If you’re only working with regular immutable references, then you can create as many of those as you want pointing to the same variable. The restriction comes in when you try to create references in addition to the one allowed mutable reference. Even if those additional references are immutable, it creates the potential for problems and the Rust compiler will not allow it.
Dangling references
A dangling reference is a reference to something that no longer exists at the referenced location.
A dangling reference can occur when a function returns a reference to a value that is owned by a variable whose scope is limited to that function.

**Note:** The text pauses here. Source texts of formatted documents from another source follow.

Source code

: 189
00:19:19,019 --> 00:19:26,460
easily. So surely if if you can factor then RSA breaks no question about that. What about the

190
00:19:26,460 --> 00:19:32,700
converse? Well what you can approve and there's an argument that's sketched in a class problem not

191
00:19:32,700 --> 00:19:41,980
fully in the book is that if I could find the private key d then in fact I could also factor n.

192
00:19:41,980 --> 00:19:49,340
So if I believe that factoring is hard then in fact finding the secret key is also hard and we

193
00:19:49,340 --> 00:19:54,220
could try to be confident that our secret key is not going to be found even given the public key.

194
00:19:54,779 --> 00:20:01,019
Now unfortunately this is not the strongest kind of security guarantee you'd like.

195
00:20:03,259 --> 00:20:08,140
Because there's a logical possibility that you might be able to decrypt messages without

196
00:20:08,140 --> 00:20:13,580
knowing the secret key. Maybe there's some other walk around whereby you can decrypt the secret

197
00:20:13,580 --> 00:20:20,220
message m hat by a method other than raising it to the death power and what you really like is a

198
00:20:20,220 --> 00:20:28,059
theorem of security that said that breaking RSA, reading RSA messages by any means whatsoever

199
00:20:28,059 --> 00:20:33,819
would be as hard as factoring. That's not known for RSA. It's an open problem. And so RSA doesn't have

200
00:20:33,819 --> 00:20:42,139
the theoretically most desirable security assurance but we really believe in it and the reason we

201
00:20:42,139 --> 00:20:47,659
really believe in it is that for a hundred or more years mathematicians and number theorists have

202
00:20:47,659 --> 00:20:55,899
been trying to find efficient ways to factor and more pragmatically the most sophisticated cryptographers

It’s easy to erroneously create a dangling pointer—a pointer that references a location in memory that may have been given to someone else—by freeing some memory while preserving a pointer to that memory. In Rust, by contrast, the compiler guarantees that references will never be dangling references: if you have a reference to some data, the compiler will ensure that the data will not go out of scope before the reference to the data does.
{
let reference_to_nothing = dangle();
}
fn dangle() -> &String {
let s = String::from("hello");
&s // Error
}
Solution-
Remove borrow operator
{
let reference_to_nothing = dangle();
println!("Dangling refernce data is {}", reference_to_nothing);
}
fn dangle() -> String { // Remove borrow operator
let s = String::from("hello");
s // Remove borrow operator
}
Output-
Dangling refernce data is hello
Slices
Borrowing a data type with sequence of elements, if we only want subset of elements we use Slice. Commonly used slices is String &str
let message = String::from("Welcome to Rust");
println!("message is {}", message);
let last_word = &message[10..];
println!("last word is - {}", last_word);
Here we sliced the string to only get the last word i.e. Rust. Here the message variable is still the owner of the string. and last_word variable points to the address of the slice.
Output
message is Welcome to Rust
last word is Rust
&String != &str – String Type is not String Literal
With strings, a borrowed reference to a string is not equivalent to a slice from the string. They’re different data types.
Dref Coercion- The deref gives the compiler the ability to take a value of any type that implements Deref and call the deref method to get an & reference that it knows how to dereference
Summary –
Borrow the string object to slice the string &my_string[4..]
Once you create one mutable reference to a variable you cannot create any other references to it.
A slice only stores a pointer to the heap data, along with length information. The slice doesn’t need to keep track of capacity because the slice will never own anything on the heap.
A string reference will point to an actual string on the stack, which in turn points to and owns the string data that lives on the heap. A slice will only store a pointer to the heap data.